● EXTRAIT DE PAGE

A cela, s’ajoute les effets dits « sans effet de seuil » où n’importe quelle dose, même infinitésimale, est susceptible de perturber l’organisme ou l’écosystème. Ils sont observés sur un nombre toujours plus important de produits, alors que les principes de l’évaluation des risques « classique » considèrent qu’en dessous d’une certaine dose, les risques sont acceptables.

Les écarts montrés par les enquêtes in situ, entre les situations réelles d’exposition et les modèles de laboratoire, pointent une autre faiblesse : « Les firmes se dégagent de toute responsabilité en rappelant que l’utilisation de leurs produits doit s’opérer dans des conditions de sécurité optimales : gants, masque, ventilation, etc. Mais chacun sait que ces mesures ne sont pas respectées ! »

Enfin, la problématique des effets cocktails est elle aussi mal appréhendée par l’évaluation des risques, qu’il s’agisse des formulations ou de l’exposition simultanée à plusieurs pesticides différents.

Les limites de l’évaluation des risques, elles s’observent sur le terrain : si les agriculteurs souffrent moins de cancer que la population générale parce qu’ils sont plus actifs, ils sont davantage victimes de maladies neurovégétatives spécifiques et de cancers liés à l’usage de pesticides (cancers de la prostate et hématologiques, maladies neurodégénératives comme le « Parkinson », etc.), dorénavant bien documentés sur le plan scientifique.

Le SPF santé publique a pris l’initiative de répondre aux arguments de Bruno Schiffers repris par la presse. Dans sa communication, l’administration fédérale minimise les critiques relatives à la procédure d’évaluation tout en relevant à plusieurs reprises que certains aspects de l’évaluation sont en cours de réévaluation. Et c’est bien l’un des problèmes, l’évaluation actuelle est insuffisante et cet état de fait n’est pas nouveau. La réévaluation des procédures est extrêmement lente alors même qu’il n’y plus le moindre doute d’un point de vue scientifique. La faillite de l’évaluation des pesticides sur les abeilles2 en constitue un bel exemple !

● DONNÉES AFFICHÉES
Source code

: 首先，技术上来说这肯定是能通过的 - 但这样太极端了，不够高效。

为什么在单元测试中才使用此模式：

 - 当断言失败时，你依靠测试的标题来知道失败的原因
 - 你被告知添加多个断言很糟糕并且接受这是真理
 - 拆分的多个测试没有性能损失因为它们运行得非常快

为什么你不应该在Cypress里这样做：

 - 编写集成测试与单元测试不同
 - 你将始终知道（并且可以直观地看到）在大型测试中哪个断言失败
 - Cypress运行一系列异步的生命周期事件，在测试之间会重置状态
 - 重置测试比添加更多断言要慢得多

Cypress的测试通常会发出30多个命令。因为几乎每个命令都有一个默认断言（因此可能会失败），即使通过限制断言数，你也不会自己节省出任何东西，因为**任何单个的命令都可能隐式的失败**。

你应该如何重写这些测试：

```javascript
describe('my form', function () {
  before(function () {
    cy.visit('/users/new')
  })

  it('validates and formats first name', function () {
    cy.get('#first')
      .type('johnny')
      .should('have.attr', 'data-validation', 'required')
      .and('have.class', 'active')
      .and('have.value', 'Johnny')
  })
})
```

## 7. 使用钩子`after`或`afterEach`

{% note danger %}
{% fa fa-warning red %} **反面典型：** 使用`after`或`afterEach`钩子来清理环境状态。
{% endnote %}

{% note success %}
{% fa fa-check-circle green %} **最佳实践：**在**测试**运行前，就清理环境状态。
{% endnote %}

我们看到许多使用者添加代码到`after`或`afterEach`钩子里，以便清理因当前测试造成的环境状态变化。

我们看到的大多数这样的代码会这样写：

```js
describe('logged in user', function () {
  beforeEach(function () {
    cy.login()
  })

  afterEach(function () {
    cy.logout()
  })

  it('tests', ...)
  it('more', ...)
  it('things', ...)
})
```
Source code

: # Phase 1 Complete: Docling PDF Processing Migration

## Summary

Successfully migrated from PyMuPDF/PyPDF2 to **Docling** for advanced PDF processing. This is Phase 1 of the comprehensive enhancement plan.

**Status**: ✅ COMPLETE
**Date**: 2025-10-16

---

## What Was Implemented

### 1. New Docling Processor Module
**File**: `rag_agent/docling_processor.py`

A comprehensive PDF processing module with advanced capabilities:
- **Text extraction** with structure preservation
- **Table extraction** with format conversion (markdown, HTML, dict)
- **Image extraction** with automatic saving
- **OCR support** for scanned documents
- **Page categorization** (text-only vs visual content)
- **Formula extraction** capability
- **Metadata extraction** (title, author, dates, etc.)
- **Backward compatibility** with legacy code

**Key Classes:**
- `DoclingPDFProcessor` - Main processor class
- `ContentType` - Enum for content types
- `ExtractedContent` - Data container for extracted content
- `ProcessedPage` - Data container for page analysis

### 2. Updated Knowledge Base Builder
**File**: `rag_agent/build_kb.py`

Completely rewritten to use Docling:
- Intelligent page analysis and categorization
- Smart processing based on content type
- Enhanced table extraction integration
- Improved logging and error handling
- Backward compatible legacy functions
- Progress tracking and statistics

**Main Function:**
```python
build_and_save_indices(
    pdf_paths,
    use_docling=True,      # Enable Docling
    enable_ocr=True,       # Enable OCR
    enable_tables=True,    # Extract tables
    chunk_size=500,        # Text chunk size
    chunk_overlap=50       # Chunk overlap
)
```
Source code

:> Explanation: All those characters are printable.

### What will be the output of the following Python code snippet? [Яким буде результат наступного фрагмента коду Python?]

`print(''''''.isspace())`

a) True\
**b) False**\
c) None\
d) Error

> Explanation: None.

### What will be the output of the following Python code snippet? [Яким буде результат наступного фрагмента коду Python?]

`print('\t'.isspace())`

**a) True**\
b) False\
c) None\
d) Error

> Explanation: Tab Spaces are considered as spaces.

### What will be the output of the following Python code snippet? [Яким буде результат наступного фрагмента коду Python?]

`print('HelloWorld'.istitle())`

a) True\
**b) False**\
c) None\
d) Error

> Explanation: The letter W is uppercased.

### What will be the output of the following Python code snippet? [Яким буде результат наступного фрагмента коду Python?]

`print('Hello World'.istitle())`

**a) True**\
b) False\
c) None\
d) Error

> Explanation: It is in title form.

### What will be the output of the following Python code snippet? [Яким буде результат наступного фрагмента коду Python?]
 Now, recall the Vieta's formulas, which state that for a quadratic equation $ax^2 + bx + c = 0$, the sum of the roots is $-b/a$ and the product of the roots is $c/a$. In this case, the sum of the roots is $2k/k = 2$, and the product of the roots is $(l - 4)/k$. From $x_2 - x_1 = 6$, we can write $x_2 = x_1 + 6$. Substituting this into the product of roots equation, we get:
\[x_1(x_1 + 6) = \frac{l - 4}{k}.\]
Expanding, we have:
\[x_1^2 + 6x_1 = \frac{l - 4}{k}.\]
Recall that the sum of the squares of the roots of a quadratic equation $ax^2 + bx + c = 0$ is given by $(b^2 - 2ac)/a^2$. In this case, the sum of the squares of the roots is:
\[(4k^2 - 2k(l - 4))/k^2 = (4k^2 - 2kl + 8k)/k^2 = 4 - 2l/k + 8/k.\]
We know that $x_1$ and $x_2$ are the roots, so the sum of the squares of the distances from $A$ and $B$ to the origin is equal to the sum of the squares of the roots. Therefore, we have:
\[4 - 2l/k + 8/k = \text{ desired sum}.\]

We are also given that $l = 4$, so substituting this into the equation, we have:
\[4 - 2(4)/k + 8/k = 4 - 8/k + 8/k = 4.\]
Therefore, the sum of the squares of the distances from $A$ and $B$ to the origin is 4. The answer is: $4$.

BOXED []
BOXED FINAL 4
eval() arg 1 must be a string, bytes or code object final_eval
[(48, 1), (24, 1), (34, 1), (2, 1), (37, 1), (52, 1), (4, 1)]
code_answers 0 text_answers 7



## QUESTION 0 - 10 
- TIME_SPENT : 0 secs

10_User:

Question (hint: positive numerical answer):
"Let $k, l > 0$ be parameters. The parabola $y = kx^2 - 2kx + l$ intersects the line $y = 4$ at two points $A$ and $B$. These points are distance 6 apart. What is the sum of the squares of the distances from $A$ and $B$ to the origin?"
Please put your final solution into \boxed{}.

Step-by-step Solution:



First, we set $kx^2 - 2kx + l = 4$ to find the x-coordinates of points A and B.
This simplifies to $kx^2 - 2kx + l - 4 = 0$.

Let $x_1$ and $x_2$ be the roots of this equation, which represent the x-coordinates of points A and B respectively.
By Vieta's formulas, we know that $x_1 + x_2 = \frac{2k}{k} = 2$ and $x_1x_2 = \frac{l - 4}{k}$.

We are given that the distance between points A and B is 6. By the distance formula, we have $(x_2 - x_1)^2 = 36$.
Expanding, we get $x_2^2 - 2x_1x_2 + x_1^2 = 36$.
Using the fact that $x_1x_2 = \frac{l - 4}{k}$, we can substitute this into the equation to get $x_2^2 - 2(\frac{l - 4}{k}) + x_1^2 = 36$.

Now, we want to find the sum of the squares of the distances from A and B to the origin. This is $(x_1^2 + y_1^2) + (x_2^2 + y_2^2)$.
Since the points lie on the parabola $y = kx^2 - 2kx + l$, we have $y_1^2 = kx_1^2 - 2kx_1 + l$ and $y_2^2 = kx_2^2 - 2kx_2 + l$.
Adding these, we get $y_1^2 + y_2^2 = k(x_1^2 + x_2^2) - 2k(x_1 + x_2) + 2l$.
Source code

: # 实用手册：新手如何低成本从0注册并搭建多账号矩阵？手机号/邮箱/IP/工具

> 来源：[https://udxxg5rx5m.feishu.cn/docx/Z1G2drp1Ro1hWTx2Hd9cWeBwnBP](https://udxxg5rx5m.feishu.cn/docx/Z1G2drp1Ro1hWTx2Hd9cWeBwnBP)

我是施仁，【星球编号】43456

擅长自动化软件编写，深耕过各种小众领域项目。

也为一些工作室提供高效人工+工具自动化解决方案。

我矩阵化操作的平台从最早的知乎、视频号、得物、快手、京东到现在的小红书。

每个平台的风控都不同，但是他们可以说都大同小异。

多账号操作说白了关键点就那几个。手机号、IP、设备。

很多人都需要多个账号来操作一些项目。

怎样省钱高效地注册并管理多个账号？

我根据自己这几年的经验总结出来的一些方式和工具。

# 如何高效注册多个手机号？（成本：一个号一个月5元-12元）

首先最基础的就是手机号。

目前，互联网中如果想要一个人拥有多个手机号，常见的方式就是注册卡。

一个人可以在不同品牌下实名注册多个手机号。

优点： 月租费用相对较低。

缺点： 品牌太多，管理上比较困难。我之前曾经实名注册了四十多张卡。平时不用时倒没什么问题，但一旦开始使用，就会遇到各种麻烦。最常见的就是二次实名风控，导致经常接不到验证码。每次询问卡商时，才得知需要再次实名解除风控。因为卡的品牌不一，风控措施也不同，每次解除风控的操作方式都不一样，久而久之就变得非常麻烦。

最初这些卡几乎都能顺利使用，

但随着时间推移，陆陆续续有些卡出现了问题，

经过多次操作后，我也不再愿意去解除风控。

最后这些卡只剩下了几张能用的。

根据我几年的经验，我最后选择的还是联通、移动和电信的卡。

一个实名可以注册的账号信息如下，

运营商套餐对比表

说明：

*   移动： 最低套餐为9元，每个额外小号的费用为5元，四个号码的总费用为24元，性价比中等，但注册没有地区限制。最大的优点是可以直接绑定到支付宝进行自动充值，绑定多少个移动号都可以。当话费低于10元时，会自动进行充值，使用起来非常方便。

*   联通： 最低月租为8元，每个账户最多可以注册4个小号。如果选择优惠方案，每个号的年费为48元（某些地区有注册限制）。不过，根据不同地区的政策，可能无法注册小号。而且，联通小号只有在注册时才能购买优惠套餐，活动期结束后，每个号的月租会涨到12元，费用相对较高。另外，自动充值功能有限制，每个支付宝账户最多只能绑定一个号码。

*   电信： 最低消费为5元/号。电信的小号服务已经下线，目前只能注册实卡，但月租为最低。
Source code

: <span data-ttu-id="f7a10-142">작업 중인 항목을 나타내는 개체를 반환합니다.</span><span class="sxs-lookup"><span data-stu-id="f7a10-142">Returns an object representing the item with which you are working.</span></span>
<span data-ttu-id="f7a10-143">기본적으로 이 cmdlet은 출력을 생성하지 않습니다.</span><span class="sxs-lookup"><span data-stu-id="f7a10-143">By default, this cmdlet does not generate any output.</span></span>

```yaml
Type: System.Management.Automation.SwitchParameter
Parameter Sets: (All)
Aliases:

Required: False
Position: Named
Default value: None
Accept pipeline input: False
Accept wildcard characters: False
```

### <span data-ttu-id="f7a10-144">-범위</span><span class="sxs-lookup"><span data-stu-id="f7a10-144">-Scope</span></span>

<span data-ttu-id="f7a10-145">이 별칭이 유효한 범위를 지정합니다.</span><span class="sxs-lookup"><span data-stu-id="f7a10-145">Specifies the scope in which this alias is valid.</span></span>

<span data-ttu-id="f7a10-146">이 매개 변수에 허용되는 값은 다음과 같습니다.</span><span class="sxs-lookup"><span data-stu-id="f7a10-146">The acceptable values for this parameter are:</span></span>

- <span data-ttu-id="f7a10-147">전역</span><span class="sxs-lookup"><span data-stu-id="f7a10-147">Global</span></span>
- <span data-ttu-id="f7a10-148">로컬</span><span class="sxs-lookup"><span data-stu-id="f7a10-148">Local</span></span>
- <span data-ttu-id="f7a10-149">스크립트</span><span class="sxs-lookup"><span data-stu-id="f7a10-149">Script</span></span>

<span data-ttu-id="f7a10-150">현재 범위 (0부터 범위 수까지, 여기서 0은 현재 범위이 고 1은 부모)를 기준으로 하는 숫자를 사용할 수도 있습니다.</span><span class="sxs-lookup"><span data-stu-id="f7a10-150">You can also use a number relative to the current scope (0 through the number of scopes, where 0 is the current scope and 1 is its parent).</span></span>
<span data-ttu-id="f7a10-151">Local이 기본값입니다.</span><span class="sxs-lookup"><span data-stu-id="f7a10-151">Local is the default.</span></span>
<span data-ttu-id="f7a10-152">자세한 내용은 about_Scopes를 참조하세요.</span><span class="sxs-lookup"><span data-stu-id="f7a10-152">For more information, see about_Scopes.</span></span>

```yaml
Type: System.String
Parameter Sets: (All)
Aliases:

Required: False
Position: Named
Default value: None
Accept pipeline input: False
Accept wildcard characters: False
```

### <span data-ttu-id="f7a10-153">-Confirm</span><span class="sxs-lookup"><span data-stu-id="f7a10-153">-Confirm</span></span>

● CONSIGNE
Répondez s'il vous plaît à ces questions sur l'extrait :
(a) Quelles mesures de sécurité les firmes rappellent-elles pour l'utilisation de leurs produits ?
(b) Quels cancers liés à l'usage de pesticides sont cités chez les agriculteurs ?
(c) Qui a répondu aux arguments de Bruno Schiffers repris par la presse ?
Les données constituent un matériau distinct de l'extrait.

● ESPACE DE RÉPONSE
(a) Gants, masque, ventilation.
(b) Les cancers de la prostate et hématologiques.
(c) Le SPF santé publique.